ARTICLE 2, SECTION 22, PASSAGE OF BILLS. No bill shall become a law unless on its final passage the vote be taken by yeas and nays, the names of the members voting for and against the same be entered on the journal of each house, and a majority of the members elected to each house be recorded thereon as voting in its favor.
There are 16 circumstances in which Washington's Constitution specifies supermajority requirements, but this is not one of them, and there is zero direct precedent to suggest that this simple majority is merely a floor upon which legislators (or the people via initiative) can add further requirements. There are a number of other states that have adopted supermajority requirements for enacting tax-related bills, and all of them have done so via constitutional amendment, even those whose constitutions contain similar language. Only two states, California and Alaska have attempted to impose supermajority requirements legislatively, and in both cases the courts have rejected the argument that the majority vote requirement as set forth in their respective constitutions merely constituted a floor.
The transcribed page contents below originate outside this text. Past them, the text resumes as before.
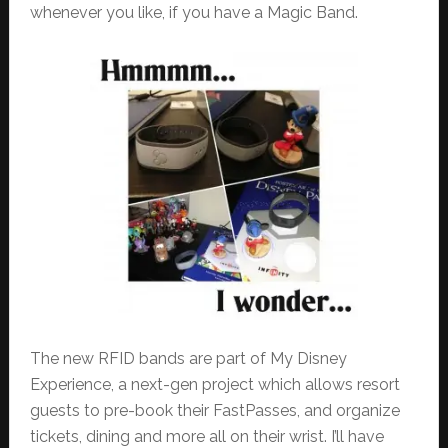
whenever you like, if you have a Magic Band.
The new RFID bands are part of My Disney
Experience, a next-gen project which allows resort
guests to pre-book their FastPasses, and organize
tickets, dining and more all on their wrist. I’ll have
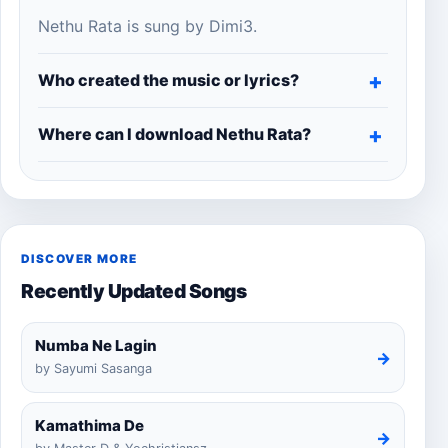
Nethu Rata is sung by Dimi3.
Who created the music or lyrics?
Where can I download Nethu Rata?
DISCOVER MORE
Recently Updated Songs
Numba Ne Lagin
→
by Sayumi Sasanga
Kamathima De
→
If a majority of Washington's justices were to adopt the AG's position and reverse Judge Heller on this fundamental question, it would set Washington apart as the only state in the nation to adopt this novel interpretation. Such a decision would also stand apart from the precedent established in Gerberding v. Munroe (1998), where the court rejected similar arguments about minimum requirements in striking down voter-approved term limits on state elected officials.
The supermajority provision imposed by Eyman's Initiative 1053 (and by I-1185, the "Son of I-1053" initiative for which he's currently gathering signatures) is unquestionably unconstitutional. And if the Supreme Court rules otherwise I will strip naked and dance the Hopak in the Temple of Justice. And I'm a terrible dancer.
But that doesn't mean this challenge is a sure thing. Our popularly elected judges, faced with tossing out an initiative popularly approved by voters four times over the past 20 years, may yet seize upon justiciability to escape ruling on the underlying constitutional issue once again. It would be difficult given Judge Heller's ruling, not to mention cowardly and craven, but not out of character for a court that fears the wrath of voters as much as any other elected body.
Nothing has done more to undermine the ability of our state to fund essential services than this undemocratic and unconstitutional supermajority provision that essentially gives 17 conservative senators veto power over our state budget. Raising taxes will never be easy, what with every substantive tax increase inevitably coming before voters either by referendum or initiative. But with the supermajority provision out of the way, we can finally start debating both sides of the budget balance sheet instead of just summarily dismissing talk of new revenue as mere talk. And that at least would raise the possibility of addressing the tax structure issue that is at the heart of our state's perpetual budget crisis.